Each entry below must be repeated exactly, with pictures left out.

┌─ INPUT FOR THIS TASK

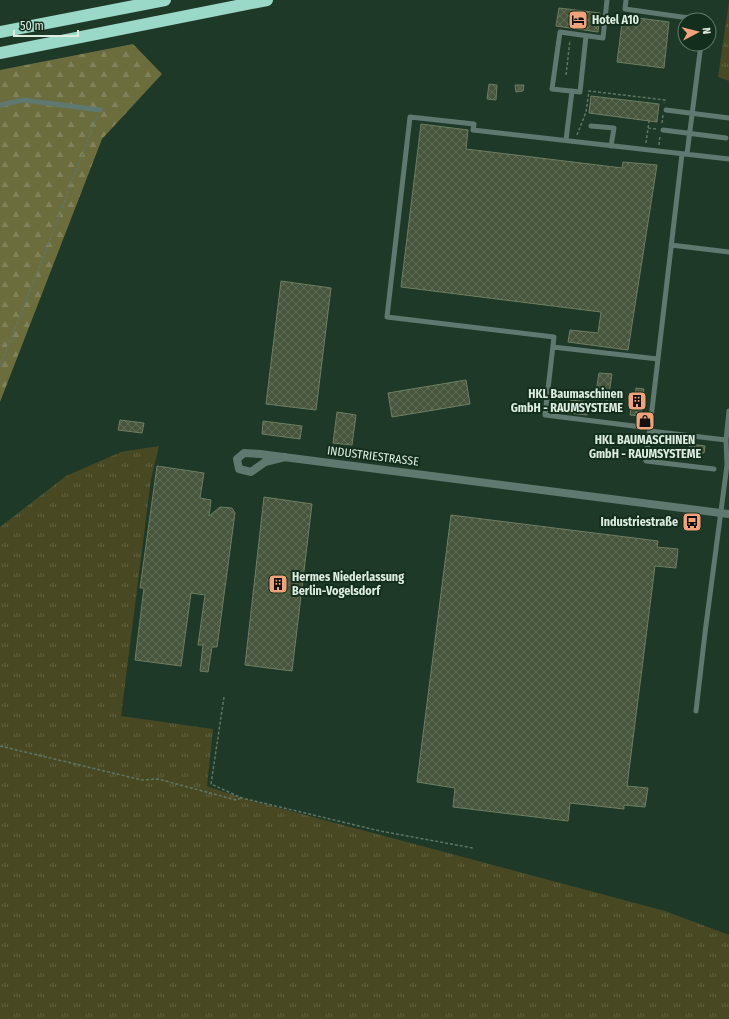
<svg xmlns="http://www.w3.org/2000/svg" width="729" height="1019" viewBox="0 0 729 1019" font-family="'Fira Sans Condensed',sans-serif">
	<defs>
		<pattern id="grass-tufts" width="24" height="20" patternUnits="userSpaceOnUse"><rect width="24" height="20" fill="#484923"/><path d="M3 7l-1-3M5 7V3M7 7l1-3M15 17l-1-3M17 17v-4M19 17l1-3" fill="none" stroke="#626343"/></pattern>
		<pattern id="forest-firs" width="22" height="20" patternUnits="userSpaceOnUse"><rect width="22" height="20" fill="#6b6d3d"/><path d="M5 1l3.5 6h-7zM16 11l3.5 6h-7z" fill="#808259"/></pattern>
		<pattern id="building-cross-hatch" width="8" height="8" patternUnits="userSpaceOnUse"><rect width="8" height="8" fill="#46553b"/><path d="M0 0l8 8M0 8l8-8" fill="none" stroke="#606e57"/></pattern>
	</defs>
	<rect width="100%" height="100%" fill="#1e3927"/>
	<path fill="url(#grass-tufts)" d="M729,2V81L718,77Z
		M159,446L151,479L121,716L213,729L207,786L242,798L665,911L729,935V1019H0V527L66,476L121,452Z"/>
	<path fill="url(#forest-firs)" d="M133,44L162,74L102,139L0,402V70Z"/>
	<path fill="url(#building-cross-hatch)" stroke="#6e7e62" d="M559,8L600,13L598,32L556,26Z
		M623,16L669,22L664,68L617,62Z
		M489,84L497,85L496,100L487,99Z
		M515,85H524L523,91L516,92Z
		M591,96L659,104L657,122L589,113Z
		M421,124L468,130L466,149L622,168L623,162L657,165L628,350L568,342L570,330L598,333L601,312L401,287Z
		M281,281L331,288L316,410L266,404Z
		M599,373L612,374L608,400L595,398Z
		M466,380L470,404L392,417L388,393Z
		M636,388L644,389L641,416L630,415L631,409L634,406L632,403L633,398H635Z
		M571,400L589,402L587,415L569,413Z
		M337,412L356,415L352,445L333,443Z
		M120,420L144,423L142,433L118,430Z
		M263,421L302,426L300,439L262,434Z
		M690,444L705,446L704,453L689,452Z
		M157,466L204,473L200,498L211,500L209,516L220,507L232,508L235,513L217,647H212L208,672L200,671L203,645H198L205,595L191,593L181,666L135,660L144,588H140Z
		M264,497L312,504L292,671L245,665Z
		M451,515L658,541L657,547L678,549L676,568L655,566L627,786L648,788L645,807L624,805V809L570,803L568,821L453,807L455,788L417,782Z"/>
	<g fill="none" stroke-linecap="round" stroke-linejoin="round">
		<path stroke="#5f7666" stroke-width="1.5" stroke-dasharray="3 2" stroke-linecap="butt" d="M566,75L570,40
			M662,123L663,115
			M648,128L656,129
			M577,135L586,112L589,91L665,100L664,103
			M646,143L649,121
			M659,145L660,135
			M0,366L48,245L97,116
			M224,697L211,784L242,798L380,831L473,848
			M0,746L142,780L158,779L236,800L241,798"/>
		<path stroke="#5f7870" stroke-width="5" d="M626,0L625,9L689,18L691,20
			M586,36L580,92L552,89L560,32L603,38L607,0
			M0,105L23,100L100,110
			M666,110L729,118
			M591,126L614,128L611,146
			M663,130L726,138
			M566,140L572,91
			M682,154L646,461L714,469
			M687,154L701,44
			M671,245L729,252
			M553,347L658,359
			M650,428L545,415L554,337L387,317L410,117L474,124L473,130L729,159
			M650,431L726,440
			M696,711L705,633L727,465L726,440L729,411"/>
		<path stroke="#5f7870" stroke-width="8" d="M285,457L265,462L251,472L239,469L237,459L244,453L260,454L729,514"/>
		<path stroke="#9ad9c7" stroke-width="12" d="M0,32L165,0
			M0,53L267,0"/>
	</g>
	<defs>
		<g id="hotel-square" transform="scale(1)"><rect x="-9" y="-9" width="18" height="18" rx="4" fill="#f1a27b" stroke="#142e1d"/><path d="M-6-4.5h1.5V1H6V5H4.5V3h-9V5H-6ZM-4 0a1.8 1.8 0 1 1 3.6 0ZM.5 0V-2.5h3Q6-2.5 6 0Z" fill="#111"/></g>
		<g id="building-square" transform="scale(1)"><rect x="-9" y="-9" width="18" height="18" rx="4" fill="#f1a27b" stroke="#142e1d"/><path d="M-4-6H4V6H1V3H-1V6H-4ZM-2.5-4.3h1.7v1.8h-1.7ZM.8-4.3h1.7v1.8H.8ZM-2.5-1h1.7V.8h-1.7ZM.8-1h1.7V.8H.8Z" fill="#111"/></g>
		<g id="shop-square" transform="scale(1)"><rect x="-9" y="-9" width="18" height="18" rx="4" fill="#f1a27b" stroke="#142e1d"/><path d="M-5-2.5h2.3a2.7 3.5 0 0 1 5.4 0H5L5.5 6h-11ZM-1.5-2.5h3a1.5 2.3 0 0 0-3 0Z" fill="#111"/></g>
		<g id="bus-square" transform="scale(1)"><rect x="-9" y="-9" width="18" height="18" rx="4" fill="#f1a27b" stroke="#142e1d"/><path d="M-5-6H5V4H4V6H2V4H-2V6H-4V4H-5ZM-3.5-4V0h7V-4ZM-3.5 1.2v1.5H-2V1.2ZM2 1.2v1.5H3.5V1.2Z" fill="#111"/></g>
	</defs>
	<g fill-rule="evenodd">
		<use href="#hotel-square" x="578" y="20"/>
		<use href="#building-square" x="637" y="401"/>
		<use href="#shop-square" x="645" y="421"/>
		<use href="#bus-square" x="692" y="522"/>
		<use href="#building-square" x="278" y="584"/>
	</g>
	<g text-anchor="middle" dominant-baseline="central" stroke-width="4" stroke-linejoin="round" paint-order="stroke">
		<g font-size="12" font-weight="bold" fill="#dcece0" stroke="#142e1d" text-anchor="start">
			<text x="592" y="20">Hotel A10</text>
			<text x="623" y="394" text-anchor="end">HKL Baumaschinen<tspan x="623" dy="14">GmbH - RAUMSYSTEME</tspan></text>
			<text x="645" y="440" text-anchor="middle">HKL BAUMASCHINEN<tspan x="645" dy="14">GmbH - RAUMSYSTEME</tspan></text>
			<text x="678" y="522" text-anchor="end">Industriestraße</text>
			<text x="292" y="577">Hermes Niederlassung<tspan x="292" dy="14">Berlin-Vogelsdorf</tspan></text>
		</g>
		<g font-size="12" fill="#dcece0" stroke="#142e1d">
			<text transform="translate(373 456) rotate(7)">INDUSTRIESTRASSE</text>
		</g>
	</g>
	<g transform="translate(697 32) rotate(83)"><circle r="19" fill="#142e1d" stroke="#647a6b"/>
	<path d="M0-3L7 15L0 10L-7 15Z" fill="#f1a27b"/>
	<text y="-6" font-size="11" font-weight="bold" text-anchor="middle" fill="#dcece0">N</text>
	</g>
	<path d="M14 30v6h64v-6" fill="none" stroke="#dcece0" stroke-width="2"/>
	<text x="20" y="30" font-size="12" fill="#dcece0" stroke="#142e1d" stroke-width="3" paint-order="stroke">50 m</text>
</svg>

└─

== SOLUTION FOR THIS TASK ==
<svg xmlns="http://www.w3.org/2000/svg" width="729" height="1019" viewBox="0 0 729 1019" font-family="'Fira Sans Condensed',sans-serif">
	<defs>
		<pattern id="grass-tufts" width="24" height="20" patternUnits="userSpaceOnUse"><rect width="24" height="20" fill="#484923"/><path d="M3 7l-1-3M5 7V3M7 7l1-3M15 17l-1-3M17 17v-4M19 17l1-3" fill="none" stroke="#626343"/></pattern>
		<pattern id="forest-firs" width="22" height="20" patternUnits="userSpaceOnUse"><rect width="22" height="20" fill="#6b6d3d"/><path d="M5 1l3.5 6h-7zM16 11l3.5 6h-7z" fill="#808259"/></pattern>
		<pattern id="building-cross-hatch" width="8" height="8" patternUnits="userSpaceOnUse"><rect width="8" height="8" fill="#46553b"/><path d="M0 0l8 8M0 8l8-8" fill="none" stroke="#606e57"/></pattern>
	</defs>
	<rect width="100%" height="100%" fill="#1e3927"/>
	<path fill="url(#grass-tufts)" d="M729,2V81L718,77Z
		M159,446L151,479L121,716L213,729L207,786L242,798L665,911L729,935V1019H0V527L66,476L121,452Z"/>
	<path fill="url(#forest-firs)" d="M133,44L162,74L102,139L0,402V70Z"/>
	<path fill="url(#building-cross-hatch)" stroke="#6e7e62" d="M559,8L600,13L598,32L556,26Z
		M623,16L669,22L664,68L617,62Z
		M489,84L497,85L496,100L487,99Z
		M515,85H524L523,91L516,92Z
		M591,96L659,104L657,122L589,113Z
		M421,124L468,130L466,149L622,168L623,162L657,165L628,350L568,342L570,330L598,333L601,312L401,287Z
		M281,281L331,288L316,410L266,404Z
		M599,373L612,374L608,400L595,398Z
		M466,380L470,404L392,417L388,393Z
		M636,388L644,389L641,416L630,415L631,409L634,406L632,403L633,398H635Z
		M571,400L589,402L587,415L569,413Z
		M337,412L356,415L352,445L333,443Z
		M120,420L144,423L142,433L118,430Z
		M263,421L302,426L300,439L262,434Z
		M690,444L705,446L704,453L689,452Z
		M157,466L204,473L200,498L211,500L209,516L220,507L232,508L235,513L217,647H212L208,672L200,671L203,645H198L205,595L191,593L181,666L135,660L144,588H140Z
		M264,497L312,504L292,671L245,665Z
		M451,515L658,541L657,547L678,549L676,568L655,566L627,786L648,788L645,807L624,805V809L570,803L568,821L453,807L455,788L417,782Z"/>
	<g fill="none" stroke-linecap="round" stroke-linejoin="round">
		<path stroke="#5f7666" stroke-width="1.5" stroke-dasharray="3 2" stroke-linecap="butt" d="M566,75L570,40
			M662,123L663,115
			M648,128L656,129
			M577,135L586,112L589,91L665,100L664,103
			M646,143L649,121
			M659,145L660,135
			M0,366L48,245L97,116
			M224,697L211,784L242,798L380,831L473,848
			M0,746L142,780L158,779L236,800L241,798"/>
		<path stroke="#5f7870" stroke-width="5" d="M626,0L625,9L689,18L691,20
			M586,36L580,92L552,89L560,32L603,38L607,0
			M0,105L23,100L100,110
			M666,110L729,118
			M591,126L614,128L611,146
			M663,130L726,138
			M566,140L572,91
			M682,154L646,461L714,469
			M687,154L701,44
			M671,245L729,252
			M553,347L658,359
			M650,428L545,415L554,337L387,317L410,117L474,124L473,130L729,159
			M650,431L726,440
			M696,711L705,633L727,465L726,440L729,411"/>
		<path stroke="#5f7870" stroke-width="8" d="M285,457L265,462L251,472L239,469L237,459L244,453L260,454L729,514"/>
		<path stroke="#9ad9c7" stroke-width="12" d="M0,32L165,0
			M0,53L267,0"/>
	</g>
	<defs>
		<g id="hotel-square" transform="scale(1)"><rect x="-9" y="-9" width="18" height="18" rx="4" fill="#f1a27b" stroke="#142e1d"/><path d="M-6-4.5h1.5V1H6V5H4.5V3h-9V5H-6ZM-4 0a1.8 1.8 0 1 1 3.6 0ZM.5 0V-2.5h3Q6-2.5 6 0Z" fill="#111"/></g>
		<g id="building-square" transform="scale(1)"><rect x="-9" y="-9" width="18" height="18" rx="4" fill="#f1a27b" stroke="#142e1d"/><path d="M-4-6H4V6H1V3H-1V6H-4ZM-2.5-4.3h1.7v1.8h-1.7ZM.8-4.3h1.7v1.8H.8ZM-2.5-1h1.7V.8h-1.7ZM.8-1h1.7V.8H.8Z" fill="#111"/></g>
		<g id="shop-square" transform="scale(1)"><rect x="-9" y="-9" width="18" height="18" rx="4" fill="#f1a27b" stroke="#142e1d"/><path d="M-5-2.5h2.3a2.7 3.5 0 0 1 5.4 0H5L5.5 6h-11ZM-1.5-2.5h3a1.5 2.3 0 0 0-3 0Z" fill="#111"/></g>
		<g id="bus-square" transform="scale(1)"><rect x="-9" y="-9" width="18" height="18" rx="4" fill="#f1a27b" stroke="#142e1d"/><path d="M-5-6H5V4H4V6H2V4H-2V6H-4V4H-5ZM-3.5-4V0h7V-4ZM-3.5 1.2v1.5H-2V1.2ZM2 1.2v1.5H3.5V1.2Z" fill="#111"/></g>
	</defs>
	<g fill-rule="evenodd">
		<use href="#hotel-square" x="578" y="20"/>
		<use href="#building-square" x="637" y="401"/>
		<use href="#shop-square" x="645" y="421"/>
		<use href="#bus-square" x="692" y="522"/>
		<use href="#building-square" x="278" y="584"/>
	</g>
	<g text-anchor="middle" dominant-baseline="central" stroke-width="4" stroke-linejoin="round" paint-order="stroke">
		<g font-size="12" font-weight="bold" fill="#dcece0" stroke="#142e1d" text-anchor="start">
			<text x="592" y="20">Hotel A10</text>
			<text x="623" y="394" text-anchor="end">HKL Baumaschinen<tspan x="623" dy="14">GmbH - RAUMSYSTEME</tspan></text>
			<text x="645" y="440" text-anchor="middle">HKL BAUMASCHINEN<tspan x="645" dy="14">GmbH - RAUMSYSTEME</tspan></text>
			<text x="678" y="522" text-anchor="end">Industriestraße</text>
			<text x="292" y="577">Hermes Niederlassung<tspan x="292" dy="14">Berlin-Vogelsdorf</tspan></text>
		</g>
		<g font-size="12" fill="#dcece0" stroke="#142e1d">
			<text transform="translate(373 456) rotate(7)">INDUSTRIESTRASSE</text>
		</g>
	</g>
	<g transform="translate(697 32) rotate(83)"><circle r="19" fill="#142e1d" stroke="#647a6b"/>
	<path d="M0-3L7 15L0 10L-7 15Z" fill="#f1a27b"/>
	<text y="-6" font-size="11" font-weight="bold" text-anchor="middle" fill="#dcece0">N</text>
	</g>
	<path d="M14 30v6h64v-6" fill="none" stroke="#dcece0" stroke-width="2"/>
	<text x="20" y="30" font-size="12" fill="#dcece0" stroke="#142e1d" stroke-width="3" paint-order="stroke">50 m</text>
</svg>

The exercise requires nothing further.